:: Required actions ::
(a) From the forum thread below on cooling a car amplifier with fans, return the passage between "## Locomotive Tech" and "failure of the amp.", inclusive.
(b) Summarize the forum thread below on cooling a car amplifier with fans in three sentences.

:: Excerpted text ::
··········
I agree, adding fans is not a bad thing. My concern would be, is this a thermal protect or clipping. OP did not give the amp brand, that would help.

I am not sure I would go through the trouble of adding fans before I knew exacly what was going on. I was worried about adding fans to a JL HD600 that was driving 2 15" subs bridged to 300 watts @ 2 ohms to each sub. The amp got crazy hot but never shut down. I could get the thermal to kick in with the HU Sub output all the way up and the gains all the way up. So after setting the gains back correctly , I never had an issue


----------



## Locomotive Tech (May 23, 2016)

Just my 2 cents, but turning the gains up to increase output is not usually the best way to gain output. Adding fans to compensate for this may have you running on the ragged edge of the capabilities of the amp. Could lead to premature failure of the amp.


----------



## Maxim7 (Nov 23, 2013)

ditch the switch, use your amp remote wire to power them on/off.
what amp, are we taking about?
had the same issue with my alpine PDX- and adding a cooling fan.


----------



## Blistered1 (Jan 6, 2018)

This is the amp i amp using. 
https://www.pioneerelectronics.com/PUSA/Car/Amplifiers/GM+Series/GM-A5602#specs

These are the speakers I am using. 2 of them.
Punch 10" P1 2-Ohm SVC Subwoofer | Rockford Fosgate ®

And the sub woofers are wired like this. 
https://images.crutchfieldonline.com/ca/learningcenter/car/subwoofer_wiring/2SVC_2-ohm_2ch.jpg

Nothing to special.


----------



## FordEscape (Nov 23, 2014)

Blistered1 said:


> ... I have updated the diagram in the original post hopefully for the last time. haha


*NO*

*1.* DO NOT GROUND THE SWITCH You don't indicate the switch type - depending on what it is and your wiring you risk building-in a 'switch-to-short-to-ground'. YOU DO NOT WANT THAT FOR CERTAIN.
··········
:: Records supplied ::
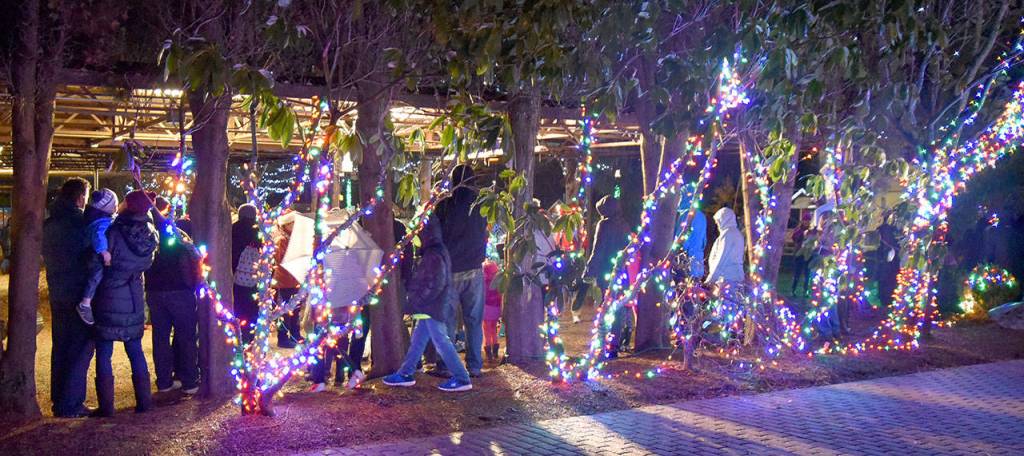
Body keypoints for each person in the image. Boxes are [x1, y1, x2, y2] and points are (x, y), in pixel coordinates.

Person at [84, 190, 158, 416]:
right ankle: (144, 402)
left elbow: (97, 263)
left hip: (109, 294)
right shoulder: (150, 232)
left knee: (104, 351)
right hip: (134, 295)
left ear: (129, 205)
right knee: (135, 349)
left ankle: (106, 407)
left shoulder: (113, 230)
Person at [383, 214, 473, 392]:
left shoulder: (433, 254)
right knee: (418, 340)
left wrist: (417, 300)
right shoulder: (435, 251)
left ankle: (462, 378)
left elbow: (434, 283)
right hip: (430, 306)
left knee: (441, 342)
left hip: (431, 306)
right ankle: (406, 373)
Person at [42, 177, 95, 418]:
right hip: (78, 293)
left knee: (61, 346)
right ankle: (71, 403)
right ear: (80, 197)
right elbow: (90, 256)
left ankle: (59, 399)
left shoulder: (50, 223)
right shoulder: (81, 224)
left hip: (57, 291)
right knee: (80, 347)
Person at [434, 164, 488, 377]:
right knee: (474, 321)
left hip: (450, 270)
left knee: (447, 320)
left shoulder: (445, 206)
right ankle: (474, 366)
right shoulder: (481, 205)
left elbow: (435, 235)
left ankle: (446, 366)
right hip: (474, 268)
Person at [145, 197, 202, 394]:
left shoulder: (147, 234)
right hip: (179, 290)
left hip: (154, 291)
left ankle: (164, 381)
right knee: (186, 336)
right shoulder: (177, 235)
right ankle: (190, 381)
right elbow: (195, 255)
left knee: (160, 337)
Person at [575, 196, 630, 357]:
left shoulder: (604, 225)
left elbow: (597, 250)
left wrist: (589, 270)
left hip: (606, 270)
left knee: (604, 306)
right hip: (621, 271)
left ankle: (603, 344)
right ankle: (614, 345)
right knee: (617, 308)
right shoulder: (624, 225)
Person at [76, 188, 119, 325]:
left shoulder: (96, 218)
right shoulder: (101, 222)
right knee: (96, 276)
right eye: (114, 205)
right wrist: (104, 252)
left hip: (90, 253)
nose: (116, 207)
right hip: (95, 255)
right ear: (107, 207)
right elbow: (98, 236)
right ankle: (85, 303)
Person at [272, 214, 302, 349]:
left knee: (295, 310)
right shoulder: (281, 240)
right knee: (284, 312)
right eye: (292, 223)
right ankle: (283, 338)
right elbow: (279, 259)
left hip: (295, 280)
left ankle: (296, 334)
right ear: (286, 225)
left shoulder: (295, 239)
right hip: (283, 281)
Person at [232, 204, 261, 344]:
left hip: (236, 278)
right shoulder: (259, 230)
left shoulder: (233, 229)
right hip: (255, 280)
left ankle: (238, 341)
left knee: (238, 310)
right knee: (253, 312)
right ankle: (250, 342)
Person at [706, 207, 745, 286]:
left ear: (724, 219)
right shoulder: (735, 233)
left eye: (718, 221)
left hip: (726, 279)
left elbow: (721, 257)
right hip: (733, 278)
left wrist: (711, 279)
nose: (717, 224)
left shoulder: (728, 234)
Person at [676, 194, 707, 280]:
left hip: (686, 262)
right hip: (698, 260)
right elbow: (703, 240)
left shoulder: (687, 215)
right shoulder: (702, 216)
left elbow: (681, 237)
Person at [875, 213, 900, 307]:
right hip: (888, 263)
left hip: (887, 263)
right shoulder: (892, 230)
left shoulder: (883, 230)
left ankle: (886, 299)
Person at [482, 259, 502, 362]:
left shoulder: (484, 283)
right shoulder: (498, 282)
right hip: (496, 307)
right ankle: (495, 352)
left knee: (486, 330)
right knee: (494, 329)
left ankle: (488, 353)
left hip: (487, 307)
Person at [790, 218, 811, 296]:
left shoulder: (811, 230)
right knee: (797, 273)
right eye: (805, 220)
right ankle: (793, 290)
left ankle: (805, 291)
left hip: (808, 254)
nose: (807, 222)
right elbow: (794, 238)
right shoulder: (799, 230)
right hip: (799, 254)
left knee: (807, 274)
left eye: (808, 220)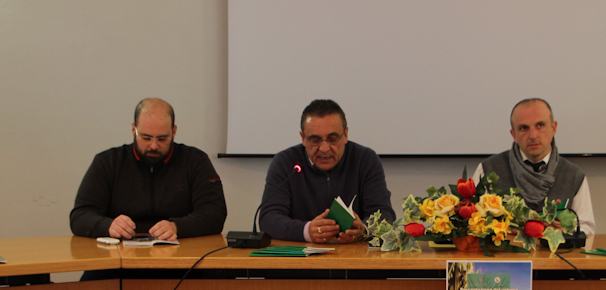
··········
:: Solution set ::
(a)
## Locomotive Tech (May 23, 2016)

Just my 2 cents, but turning the gains up to increase output is not usually the best way to gain output. Adding fans to compensate for this may have you running on the ragged edge of the capabilities of the amp. Could lead to premature failure of the amp.

(b) Posters advise finding out whether the amplifier is going into thermal protection or clipping before adding fans. One recalls an amp that ran hot and went into thermal protection only with the gains turned all the way up, with no further trouble once the gains were set correctly, and another warns that raising gains and adding fans to compensate could lead to premature amp failure. Other replies suggest powering the fans from the amp remote wire instead of a switch and warn against grounding the switch, while Blistered1 lists a Pioneer GM-A5602 amplifier driving two Rockford Fosgate Punch 10" P1 2-ohm SVC subwoofers.